Solitude, faim, nécessité de se fondre dans l’environnement… Sarah a connu des moments d’exception au cours de cette expédition, Dropped into the wild corner, qui porte bien son nom. «J’étais en harmonie complète avec la nature. Les animaux venaient me voir, les taureaux sauvages, pourtant réputés dangereux, m’observaient à travers les hautes herbes.» Obligée, pour se nourrir, de reproduire les gestes premiers des chasseurs cueilleurs, elle a vécu ces heures comme un aboutissement. «C’était une lutte permanente qui me donnait l’impression de retourner à ce qu’était l’homme à ses débuts. Je me nourrissais aux mêmes points d’eau que les animaux.
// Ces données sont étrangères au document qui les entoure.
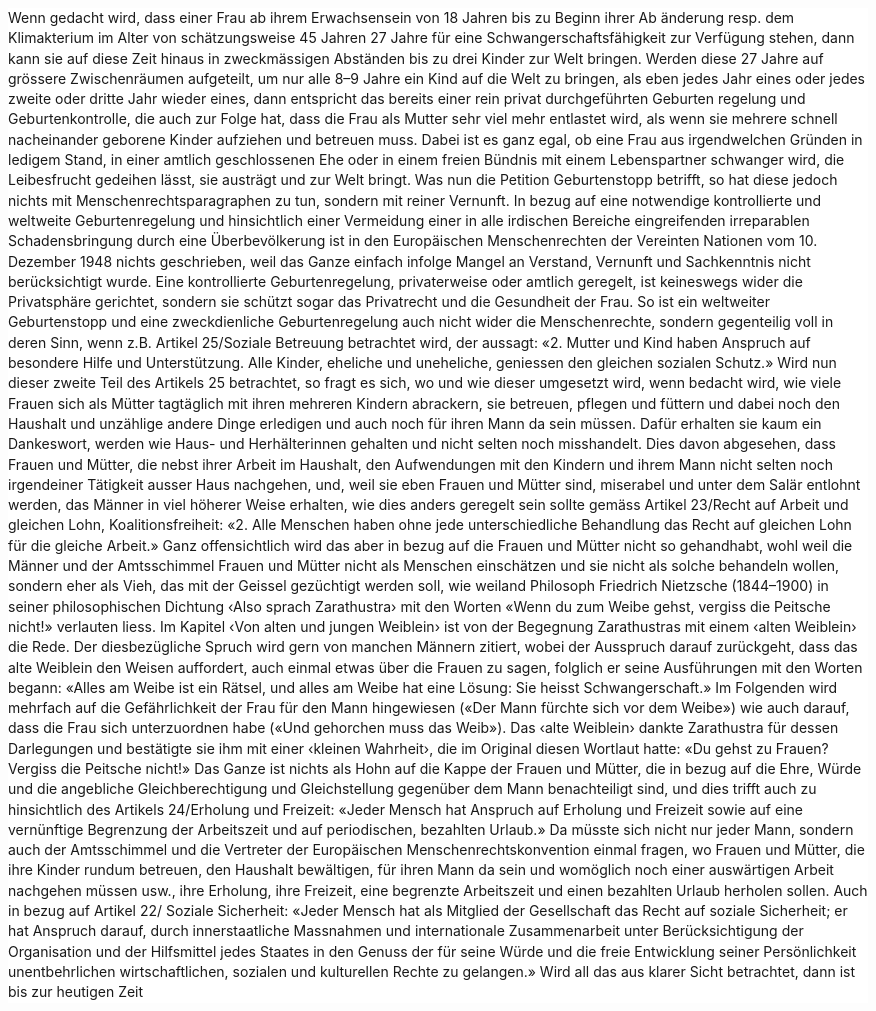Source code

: Wenn gedacht wird, dass einer Frau ab ihrem Erwachsensein von 18 Jahren bis zu Beginn ihrer Ab änderung resp. dem Klimakterium im Alter von schätzungsweise 45 Jahren 27 Jahre für eine Schwangerschaftsfähigkeit zur Verfügung stehen, dann kann sie auf diese Zeit hinaus in zweckmässigen Abständen bis zu drei Kinder zur Welt bringen. Werden diese 27 Jahre auf grössere Zwischenräumen aufgeteilt, um nur alle 8–9 Jahre ein Kind auf die Welt zu bringen, als eben jedes Jahr eines oder jedes zweite oder dritte Jahr wieder eines, dann entspricht das bereits einer rein privat durchgeführten Geburten regelung und Geburtenkontrolle, die auch zur Folge hat, dass die Frau als Mutter sehr viel mehr entlastet wird, als wenn sie mehrere schnell nacheinander geborene Kinder aufziehen und betreuen muss. Dabei ist es ganz egal, ob eine Frau aus irgendwelchen Gründen in ledigem Stand, in einer amtlich geschlossenen Ehe oder in einem freien Bündnis mit einem Lebenspartner schwanger wird, die Leibesfrucht gedeihen lässt, sie austrägt und zur Welt bringt. Was nun die Petition Geburtenstopp betrifft, so hat diese jedoch nichts mit Menschenrechtsparagraphen zu tun, sondern mit reiner Vernunft. In bezug auf eine notwendige kontrollierte und weltweite Geburtenregelung und hinsichtlich einer Vermeidung einer in alle irdischen Bereiche eingreifenden irreparablen Schadensbringung durch eine Überbevölkerung ist in den Europäischen Menschenrechten der Vereinten Nationen vom 10. Dezember 1948 nichts geschrieben, weil das Ganze einfach infolge Mangel an Verstand, Vernunft und Sachkenntnis nicht berücksichtigt wurde. Eine kontrollierte Geburtenregelung, privaterweise oder amtlich geregelt, ist keineswegs wider die Privatsphäre gerichtet, sondern sie schützt sogar das Privatrecht und die Gesundheit der Frau. So ist ein weltweiter Geburtenstopp und eine zweckdienliche Geburtenregelung auch nicht wider die Menschenrechte, sondern gegenteilig voll in deren Sinn, wenn z.B. Artikel 25/Soziale Betreuung betrachtet wird, der aussagt: «2. Mutter und Kind haben Anspruch auf besondere Hilfe und Unterstützung. Alle Kinder, eheliche und uneheliche, geniessen den gleichen sozialen Schutz.» Wird nun dieser zweite Teil des Artikels 25 betrachtet, so fragt es sich, wo und wie dieser umgesetzt wird, wenn bedacht wird, wie viele Frauen sich als Mütter tagtäglich mit ihren mehreren Kindern abrackern, sie betreuen, pflegen und füttern und dabei noch den Haushalt und unzählige andere Dinge erledigen und auch noch für ihren Mann da sein müssen. Dafür erhalten sie kaum ein Dankeswort, werden wie Haus- und Herhälterinnen gehalten und nicht selten noch misshandelt. Dies davon abgesehen, dass Frauen und Mütter, die nebst ihrer Arbeit im Haushalt, den Aufwendungen mit den Kindern und ihrem Mann nicht selten noch irgendeiner Tätigkeit ausser Haus nachgehen, und, weil sie eben Frauen und Mütter sind, miserabel und unter dem Salär entlohnt werden, das Männer in viel höherer Weise erhalten, wie dies anders geregelt sein sollte gemäss Artikel 23/Recht auf Arbeit und gleichen Lohn, Koalitionsfreiheit: «2. Alle Menschen haben ohne jede unterschiedliche Behandlung das Recht auf gleichen Lohn für die gleiche Arbeit.» Ganz offensichtlich wird das aber in bezug auf die Frauen und Mütter nicht so gehandhabt, wohl weil die Männer und der Amtsschimmel Frauen und Mütter nicht als Menschen einschätzen und sie nicht als solche behandeln wollen, sondern eher als Vieh, das mit der Geissel gezüchtigt werden soll, wie weiland Philosoph Friedrich Nietzsche (1844–1900) in seiner philosophischen Dichtung ‹Also sprach Zarathustra› mit den Worten «Wenn du zum Weibe gehst, vergiss die Peitsche nicht!» verlauten liess. Im Kapitel ‹Von alten und jungen Weiblein› ist von der Begegnung Zarathustras mit einem ‹alten Weiblein› die Rede. Der diesbezügliche Spruch wird gern von manchen Männern zitiert, wobei der Ausspruch darauf zurückgeht, dass das alte Weiblein den Weisen auffordert, auch einmal etwas über die Frauen zu sagen, folglich er seine Ausführungen mit den Worten begann: «Alles am Weibe ist ein Rätsel, und alles am Weibe hat eine Lösung: Sie heisst Schwangerschaft.» Im Folgenden wird mehrfach auf die Gefährlichkeit der Frau für den Mann hingewiesen («Der Mann fürchte sich vor dem Weibe») wie auch darauf, dass die Frau sich unterzuordnen habe («Und gehorchen muss das Weib»). Das ‹alte Weiblein› dankte Zarathustra für dessen Darlegungen und bestätigte sie ihm mit einer ‹kleinen Wahrheit›, die im Original diesen Wortlaut hatte: «Du gehst zu Frauen? Vergiss die Peitsche nicht!» Das Ganze ist nichts als Hohn auf die Kappe der Frauen und Mütter, die in bezug auf die Ehre, Würde und die angebliche Gleichberechtigung und Gleichstellung gegenüber dem Mann benachteiligt sind, und dies trifft auch zu hinsichtlich des Artikels 24/Erholung und Freizeit: «Jeder Mensch hat Anspruch auf Erholung und Freizeit sowie auf eine vernünftige Begrenzung der Arbeitszeit und auf periodischen, bezahlten Urlaub.» Da müsste sich nicht nur jeder Mann, sondern auch der Amtsschimmel und die Vertreter der Europäischen Menschenrechtskonvention einmal fragen, wo Frauen und Mütter, die ihre Kinder rundum betreuen, den Haushalt bewältigen, für ihren Mann da sein und womöglich noch einer auswärtigen Arbeit nachgehen müssen usw., ihre Erholung, ihre Freizeit, eine begrenzte Arbeitszeit und einen bezahlten Urlaub herholen sollen. Auch in bezug auf Artikel 22/ Soziale Sicherheit: «Jeder Mensch hat als Mitglied der Gesellschaft das Recht auf soziale Sicherheit; er hat Anspruch darauf, durch innerstaatliche Massnahmen und internationale Zusammenarbeit unter Berücksichtigung der Organisation und der Hilfsmittel jedes Staates in den Genuss der für seine Würde und die freie Entwicklung seiner Persönlichkeit unentbehrlichen wirtschaftlichen, sozialen und kulturellen Rechte zu gelangen.» Wird all das aus klarer Sicht betrachtet, dann ist bis zur heutigen Zeit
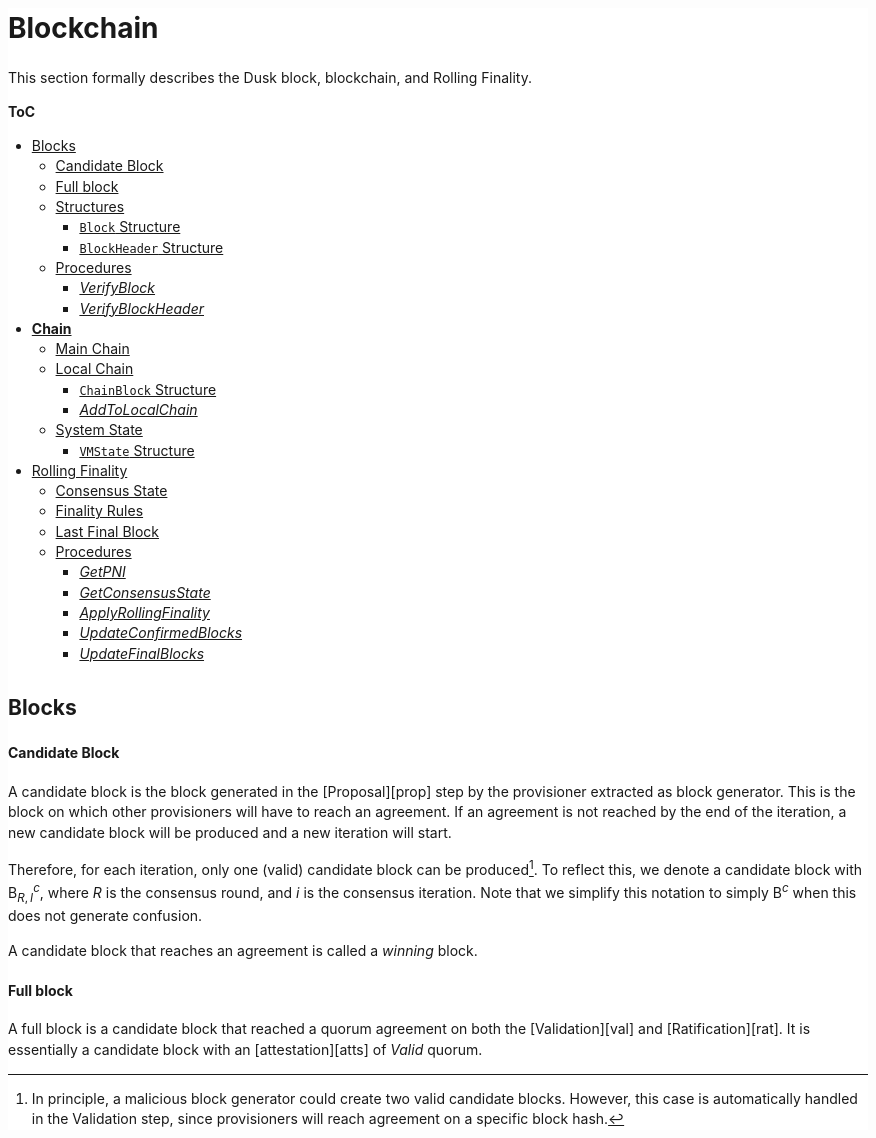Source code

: # Blockchain
This section formally describes the Dusk block, blockchain, and Rolling Finality.

**ToC**
  - [Blocks](#blocks)
      - [Candidate Block](#candidate-block)
      - [Full block](#full-block)
    - [Structures](#structures)
      - [`Block` Structure](#block-structure)
      - [`BlockHeader` Structure](#blockheader-structure)
    - [Procedures](#procedures)
      - [*VerifyBlock*](#verifyblock)
      - [*VerifyBlockHeader*](#verifyblockheader)
  - [**Chain**](#chain)
      - [Main Chain](#main-chain)
      - [Local Chain](#local-chain)
        - [`ChainBlock` Structure](#chainblock-structure)
        - [*AddToLocalChain*](#addtolocalchain)
    - [System State](#system-state)
      - [`VMState` Structure](#vmstate-structure)
  - [Rolling Finality](#rolling-finality)
    - [Consensus State](#consensus-state)
    - [Finality Rules](#finality-rules)
    - [Last Final Block](#last-final-block)
    - [Procedures](#procedures-1)
      - [*GetPNI*](#getpni)
      - [*GetConsensusState*](#getconsensusstate)
      - [*ApplyRollingFinality*](#applyrollingfinality)
      - [*UpdateConfirmedBlocks*](#updateconfirmedblocks)
      - [*UpdateFinalBlocks*](#updatefinalblocks)



## Blocks
#### Candidate Block
A candidate block is the block generated in the [Proposal][prop] step by the provisioner extracted as block generator. This is the block on which other provisioners will have to reach an agreement. If an agreement is not reached by the end of the iteration, a new candidate block will be produced and a new iteration will start.

Therefore, for each iteration, only one (valid) candidate block can be produced[^1]. To reflect this, we denote a candidate block with $\mathsf{B}^c_{R,I}$, where $R$ is the consensus round, and $i$ is the consensus iteration. 
Note that we simplify this notation to simply $\mathsf{B}^c$ when this does not generate confusion.

A candidate block that reaches an agreement is called a *winning* block.

#### Full block
A full block is a candidate block that reached a quorum agreement on both the [Validation][val] and [Ratification][rat]. It is essentially a candidate block with an [attestation][atts] of $Valid$ quorum.


[^1]: In principle, a malicious block generator could create two valid candidate blocks. However, this case is automatically handled in the Validation step, since provisioners will reach agreement on a specific block hash.
[^2]: While this assumption is secure enough, and confirmed empirically, proper calculations are due in the future to confirm the non-negligibility of such probability. A possible consequence of such assumption being non-true would be an increase in the number of blocks being required to be marked as *final*.
[blk]: #blocks
[cb]:  #candidate-block
[fb]:  #full-block
[b]:   #block-structure
[bh]:  #blockheader-structure
[vb]:  #verifyblock
[vbh]: #verifyblockheader
[chn]: #chain
[mc]:  #main-chain
[lc]:  #local-chain
[alc]: #AddToLocalChain
[chb]: #chainblock-structure
[sys]: #system-state
[vms]: #vmstate-structure
[rf]:  #rolling-finality
[cs]:  #consensus-state
[fr]:  #finality-rules
[lfb]: #last-final-block
[pni]: #GetPNI
[gcs]: #GetConsensusState
[arf]: #ApplyRollingFinality
[ucb]: #UpdateConfirmedBlocks
[ufb]: #UpdateFinalBlocks
[hash]: https://github.com/dusk-network/dusk-protocol/tree/main/consensus/notation.md#hash-functions
[cert]: https://github.com/dusk-network/dusk-protocol/tree/main/consensus/basics/attestation.md#block-certificate
[atts]: https://github.com/dusk-network/dusk-protocol/tree/main/consensus/basics/attestation.md#attestations
[att]:  https://github.com/dusk-network/dusk-protocol/tree/main/consensus/basics/attestation.md#attestation
[va]:   https://github.com/dusk-network/dusk-protocol/tree/main/consensus/basics/attestation.md#verifyattestation
[fau]: https://github.com/dusk-network/dusk-protocol/tree/main/consensus/basics/staking.md#faults
[cenv]: https://github.com/dusk-network/dusk-protocol/tree/main/consensus/protocol/succinct-attestation.md#environment
[eb]:   https://github.com/dusk-network/dusk-protocol/tree/main/consensus/protocol/succinct-attestation.md#emergencyblock
[ieb]:  https://github.com/dusk-network/dusk-protocol/tree/main/consensus/protocol/succinct-attestation.md#isemergencyblock
[prop]: https://github.com/dusk-network/dusk-protocol/tree/main/consensus/protocol/steps/proposal.md
[val]:  https://github.com/dusk-network/dusk-protocol/tree/main/consensus/protocol/steps/validation.md
[vals]: https://github.com/dusk-network/dusk-protocol/tree/main/consensus/protocol/steps/validation.md#validation-step
[rat]:  https://github.com/dusk-network/dusk-protocol/tree/main/consensus/protocol/steps/ratification.md
[ds]:   https://github.com/dusk-network/dusk-protocol/tree/main/consensus/protocol/sortition.md
[cm]:   https://github.com/dusk-network/dusk-protocol/tree/main/consensus/protocol/chain-management.md
[fal]:  https://github.com/dusk-network/dusk-protocol/tree/main/consensus/protocol/chain-management.md#fallback
[hb]:   https://github.com/dusk-network/dusk-protocol/tree/main/consensus/protocol/chain-management.md#HandleBlock
[sb]:   https://github.com/dusk-network/dusk-protocol/tree/main/consensus/protocol/chain-management.md#syncblock
[apb]:  https://github.com/dusk-network/dusk-protocol/tree/main/consensus/protocol/chain-management.md#acceptpoolblocks
[bmsg]:  https://github.com/dusk-network/dusk-protocol/tree/main/consensus/protocol/messages.md#block
[est]:    https://github.com/dusk-network/dusk-protocol/tree/main/virtual-machine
Je redevenais un élément de la chaîne alimentaire, une proie, un prédateur. J’ai redécouvert ma place d’humain dans la nature

3 mois. Ceux que Sarah a passés seule au cœur du bush. Juste entrecoupés, à mi-course, d’une dizaine de jours pour le ravitaillement.

10 heures. C’était la durée quotidienne de marche. Du lever au coucher du soleil.

36. C’était sa taille vestimentaire à la moitié de l’aventure. Au départ, après avoir pris du poids volontairement pour faire des réserves, elle faisait du 40-42. «C’est fini, tu ne repars plus, n’est-ce pas?», a gémi sa mère venue l’accueillir à la fin de son périple, le 6 septembre dernier.

2016. Après un documentaire, à découvrir dès qu’elle y aura mis la dernière main, Sarah tirera un livre de son épopée australienne. Parution prévue: au printemps prochain, durant le Salon du livre.